«Что представляет собой киноискусство без людей, которые являются его творцами?»—задал вопрос Жан Эпштейн.
Но послушаем самого Абеля Ганса:
«Для того чтобы изумить нас, этому подлинному и редкому гению[5] следовало бы работать в области чистого мышления и абстракции. Но таинственные силы затянули его в зубчатые колеса кинематографии, и, пока он пытался вразумить механизм, тот наносил ему одну смертельную рану за другой— автомат душил изобретателя. Несомненно, что, повинуясь верховным жрецам, вершащим во мраке судьбу человека, Жан Эпштейн мог бы подавить в себе художника и мыслителя и жить, как простой смертный; но он предпочел жертвенную смерть жизни, купленной ценой проституирования своего искусства».
Подобную драму переживают в той или иной мере все творцы произведений для экрана, в их числе и в первую очередь Абель Ганс, который, начиная свое выступление в Канне, воскликнул: «Мой голос надорван, мысль растеряна и жалкие слова лишены силы; я задыхаюсь от набившейся в рот земли, меня тоже убило французское кино: перед вами мертвец, говорящий о другом покойнике».
И, действительно, Абель Ганс не снимал уже свыше десяти лет. Его далеко идущие замыслы не нашли своего воплощения на экране, и можно было подумать, что этого человека, чей пророческий гений вознес «седьмое искусство» на еще не виданные высоты, обогнала экономическая, психологическая и техническая эволюция кинематографа.
Когда в последние годы появились такие «технические новшества», как широкий экран и стереофония, многие ли из нас вспомнили, что Абель Ганс изобрел тройной экран еще в 1927 году, а в 1934 применил звуковую перспективу? Однако существенно не то, что он опередил развитие кинематографа на 25—20 лет; главное, что и сейчас своей концепцией поливидения, рассматриваемого как своеобразная изобразительная симфония, этот ветеран французского кино продолжает идти впереди тех, кто ищет новое, а его прежние опыты не только не превзойдены, но по своему уровню остаются выше современных. В частности, по прошествии тридцати лет тройной экран фильма «Наполеон» остается самой смелой и самой многообещающей попыткой решить проблему широкого экрана.

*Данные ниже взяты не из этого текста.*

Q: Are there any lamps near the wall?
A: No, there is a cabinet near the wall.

Нет, Абель Ганс не умер. Вновь выйдя из мрака забвения, грозившего его поглотить, он предстал перед нами со взором провидца, с непоколебленной верой, со спасенными от гибели обрывками своих произведений, богатство которых и по сей день приводит в изумление.
Три года назад Клод Мориак воздал ему должное па страницах «Фигаро Литерер». Открывая беседой с Гансом рубрику «Беседы с... » в «Кайе дю Синема», Жак Риветт и Франсуа Трюффо выразили чувства молодого поколения и предоставили Гансу приятную возможность высказать свои мысли о будущем кинематографа. Одновременно с этим парижский кинотеатр отвел несколько недель для повторной демонстрации его фильмов. Ганс вновь присутствовал в Венеции, в Сан-Пауло, и этого присутствия было достаточно, чтобы дать хороший ответ тем, кто делал вид, что его не знает. И, наконец, величественный призрак Наполеона Бонапарта, извлеченный из могилы и свыше полугода не сходивший с экрана «Студии 28», оказался для современной публики и критики своего рода откровением.
После десятилетнего скромного молчания Абель Ганс снова среди нас, он отнюдь не остался в прошлом своего творчества, он ушел вперед—бодрый, со взором, устремленным в будущее того искусства, безмерные возможности которого он всегда провидел. Сейчас, как и тридцать лет назад, его замыслы далеко выходят за те рамки, которыми обычно ограничивают этот таинственный способ воссоздания жизни.
Таким образом, Ганс — звено, связывающее прошлое с будущим. Его творчество уходит своими корнями к самому первому периоду существования кинематографа... 1911 год... В ту пару аппарату братьев Люмьер было 15 лет. Едва закончился этап «живых картин», а Абель Ганс уже связал с этим механизмам свои замыслы молодого литератора. Характер его первых дебютов помогает понять, как возникла первая французская школа кинематографии— школа, пришедшая к новому виду искусства через литературу и театр.
Абель Ганс родился 25 октября 1889 года в Париже на улице Монмартр. Частично его юность прошла в Бурбонэ, откуда была родом его семья. По окончании начальной школы он зачисляется стипендиатом в коллеж Шапталь.